_Records for this exercise_.
★ ★ ★ ★ ★

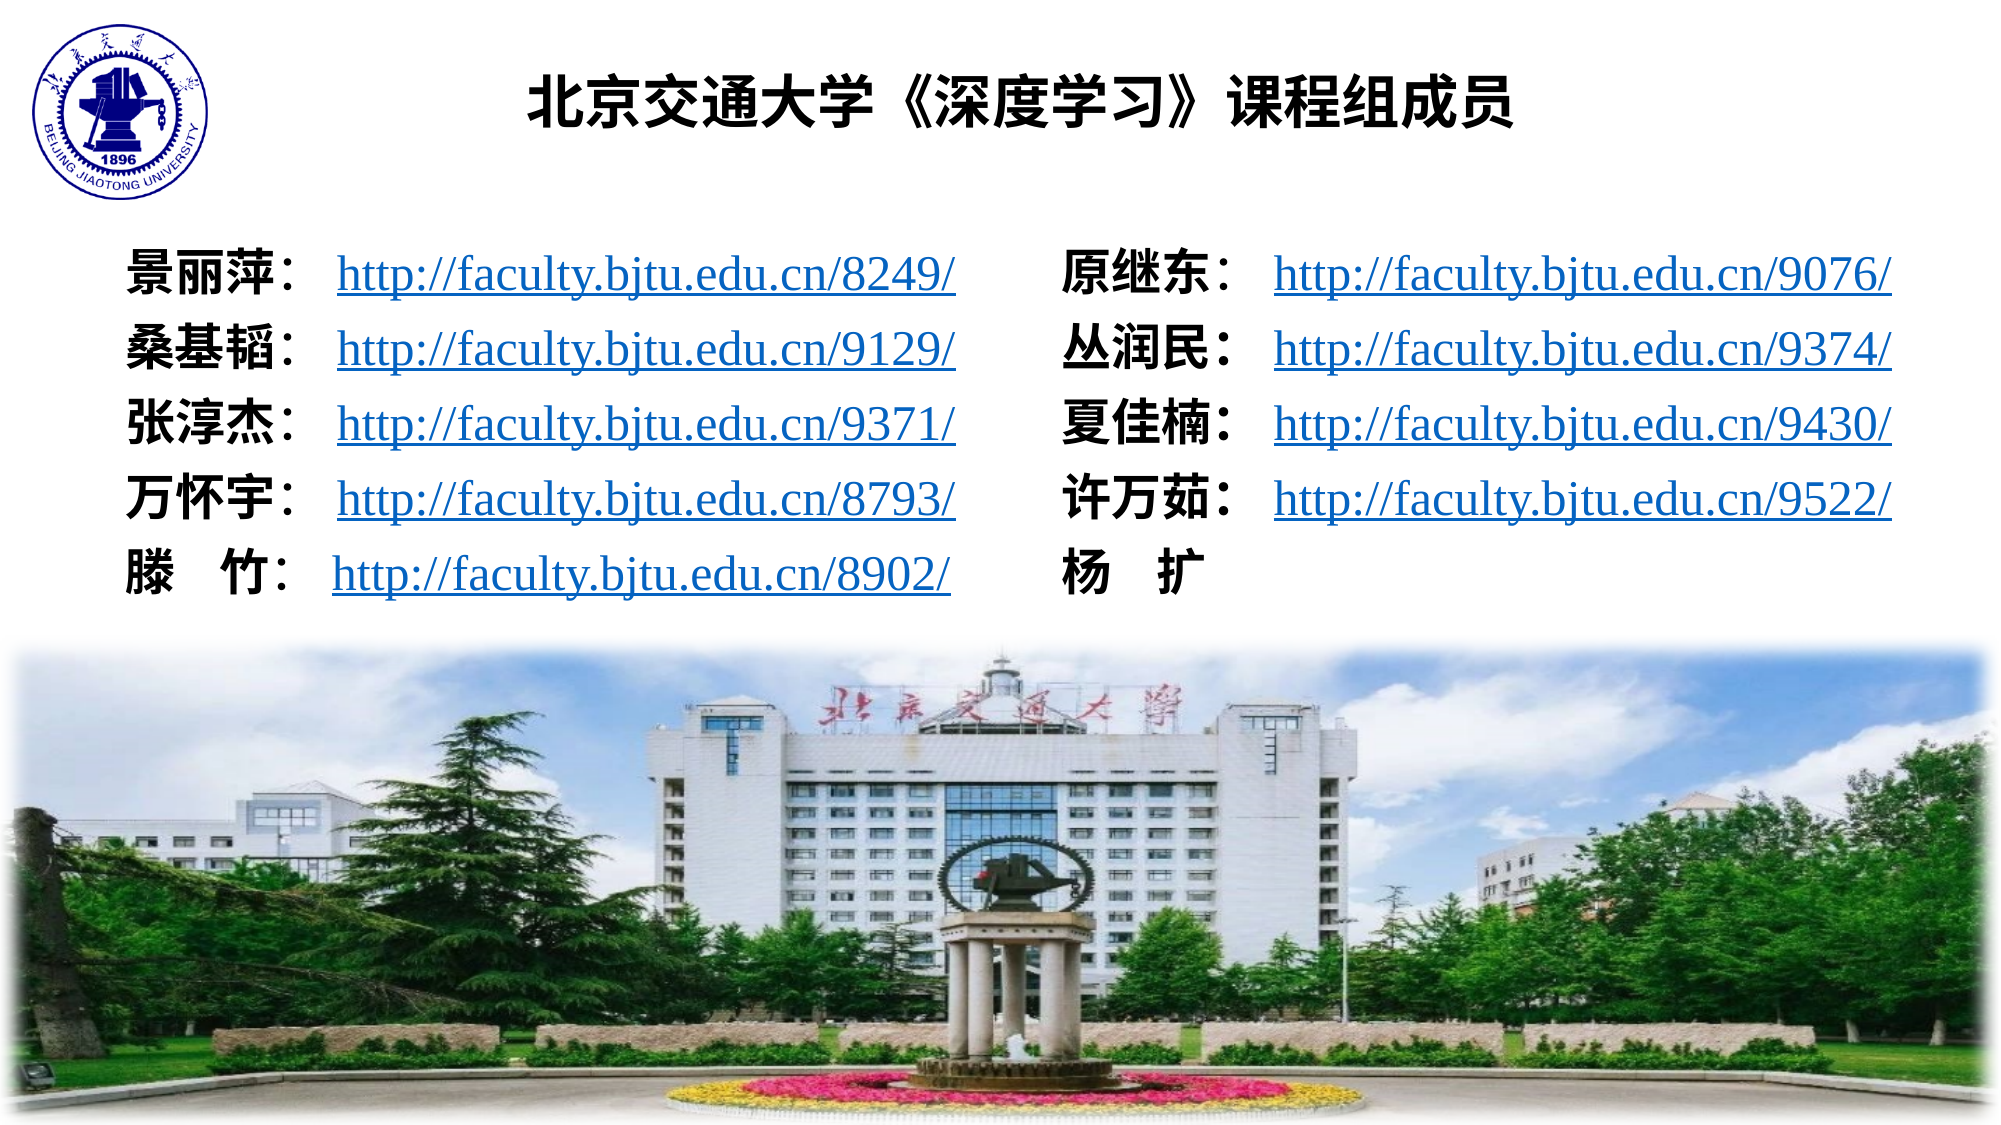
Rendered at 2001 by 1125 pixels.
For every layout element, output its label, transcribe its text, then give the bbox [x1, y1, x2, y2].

picture [0, 635, 2000, 1125]
picture [32, 24, 208, 200]
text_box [110, 217, 1932, 606]
text_box 北京交通大学《深度学习》课程组成员 [358, 57, 1684, 143]
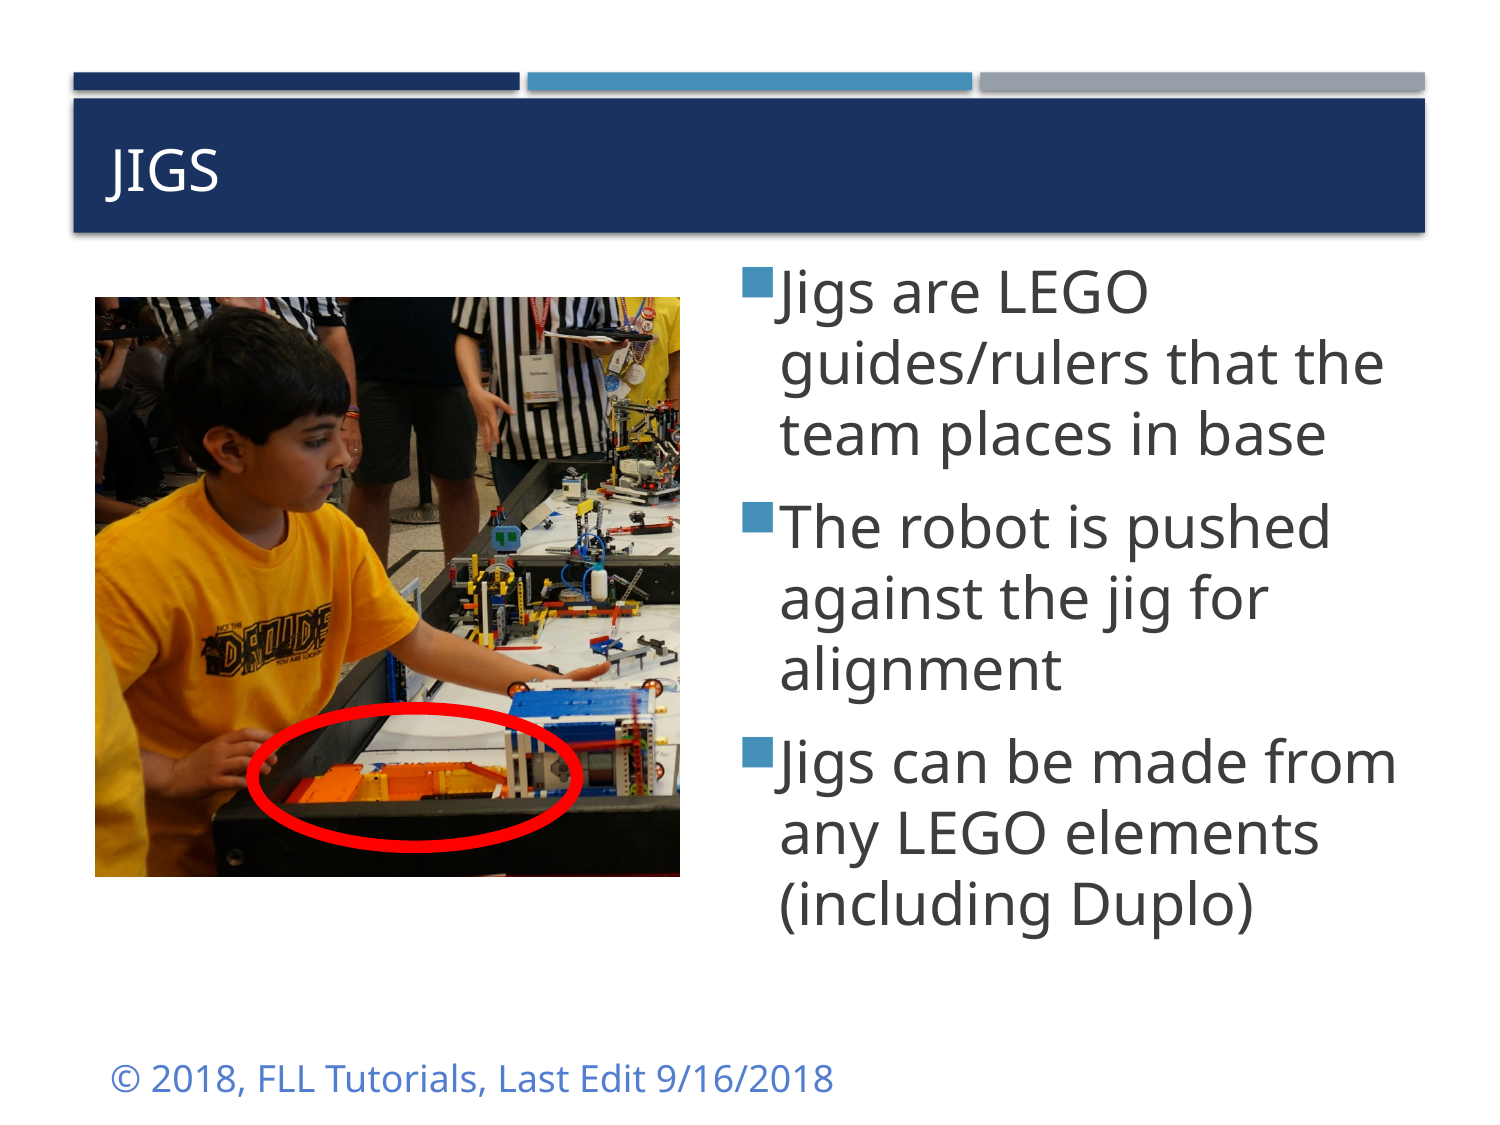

★ ★ ★ ★ ★

_Task objective_. Your task is to set down each line above verbatim while excluding the pictures.

_Exercise answer_.
Rendered at 2001 by 1125 pixels.
For every layout element, output its label, transcribe its text, then give the bbox [x1, y1, x2, y2].

picture [0, 635, 2000, 1125]
picture [32, 24, 208, 200]
text_box [110, 217, 1932, 606]
text_box 北京交通大学《深度学习》课程组成员 [358, 57, 1684, 143]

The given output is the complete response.